**Data for analysis:**
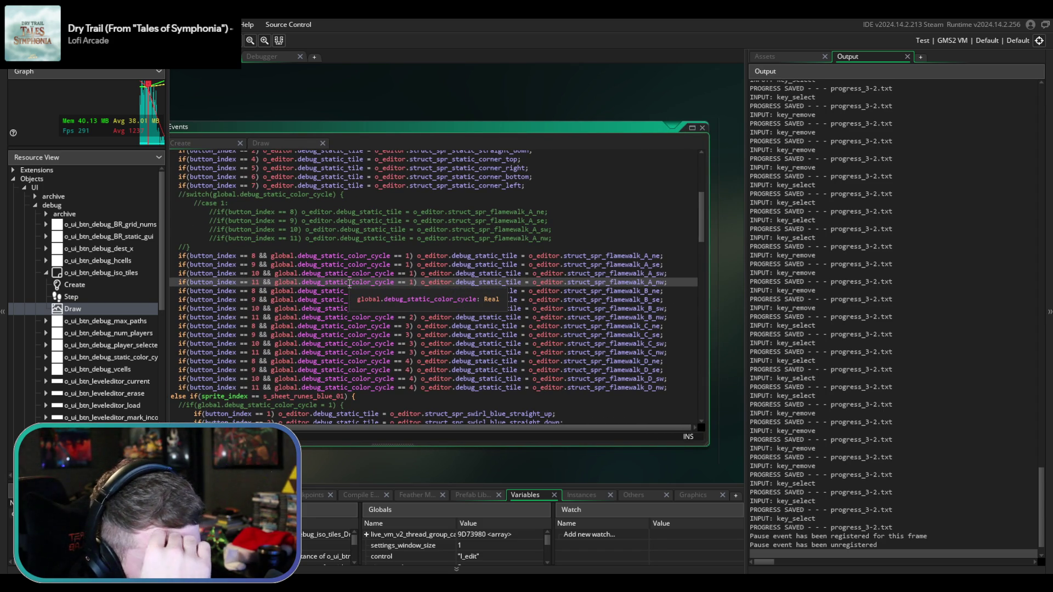
{"action": "scroll", "coordinate": [406, 296], "scroll_direction": "up", "scroll_amount": 6}
{"action": "scroll", "coordinate": [406, 297], "scroll_direction": "up", "scroll_amount": 2}
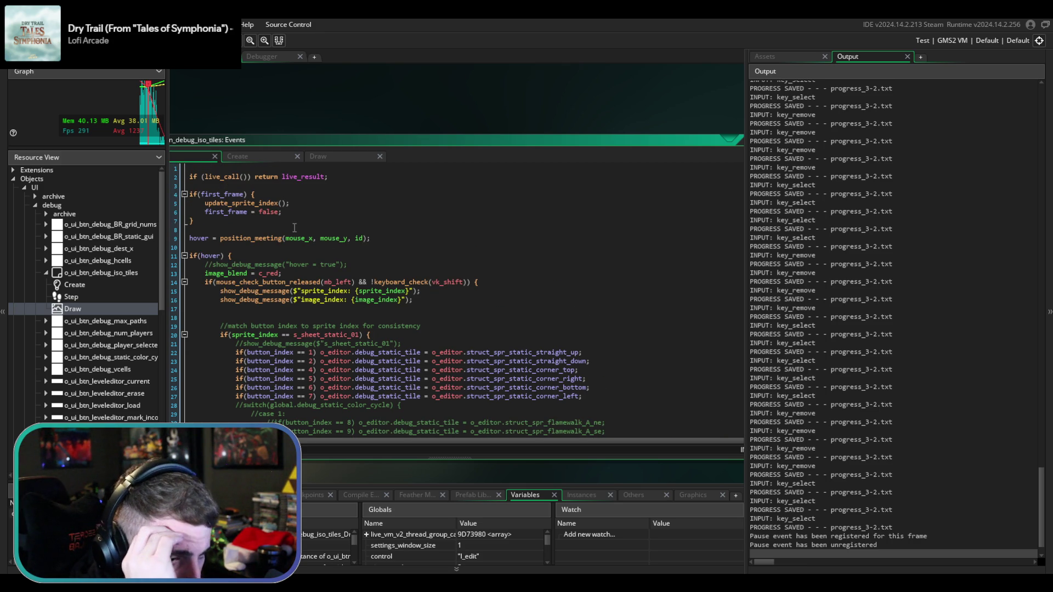
- Compare the Create, Draw and Step event code of the iso tiles button again
{"action": "left_click", "coordinate": [240, 156]}
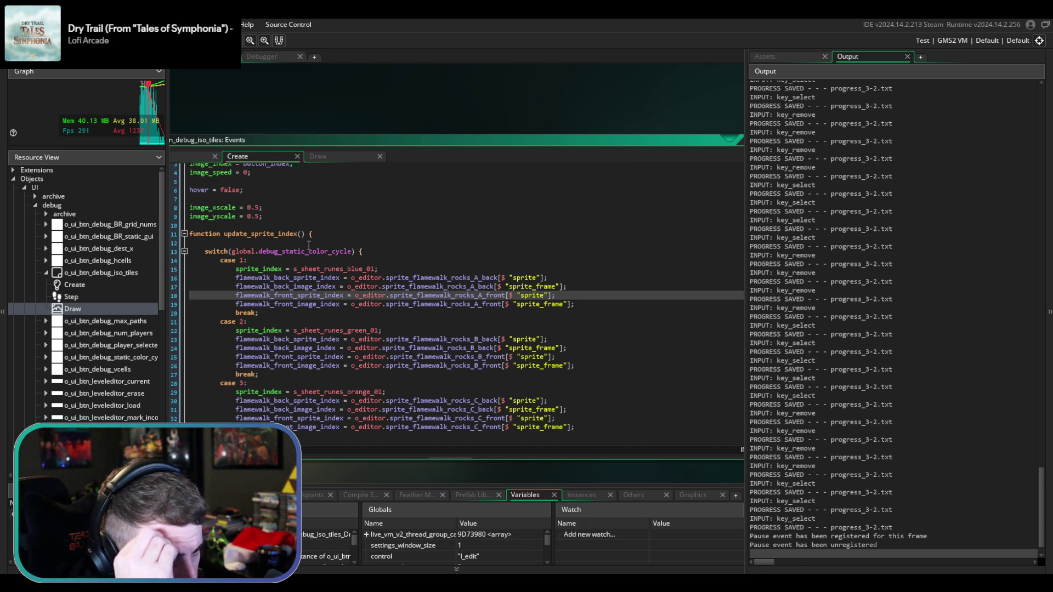
{"action": "scroll", "coordinate": [309, 245], "scroll_direction": "up", "scroll_amount": 1}
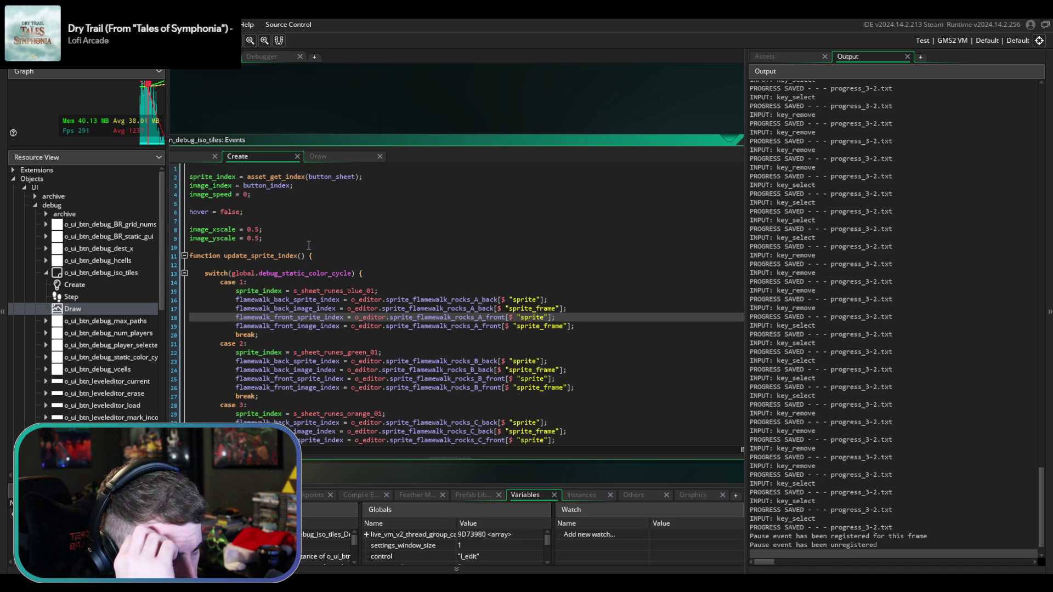
{"action": "scroll", "coordinate": [309, 245], "scroll_direction": "down", "scroll_amount": 2}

**Task directions:**
Reply with the number of lines in the material above that contain "coordinate", and nothing more.

**Response to the exercise:**
5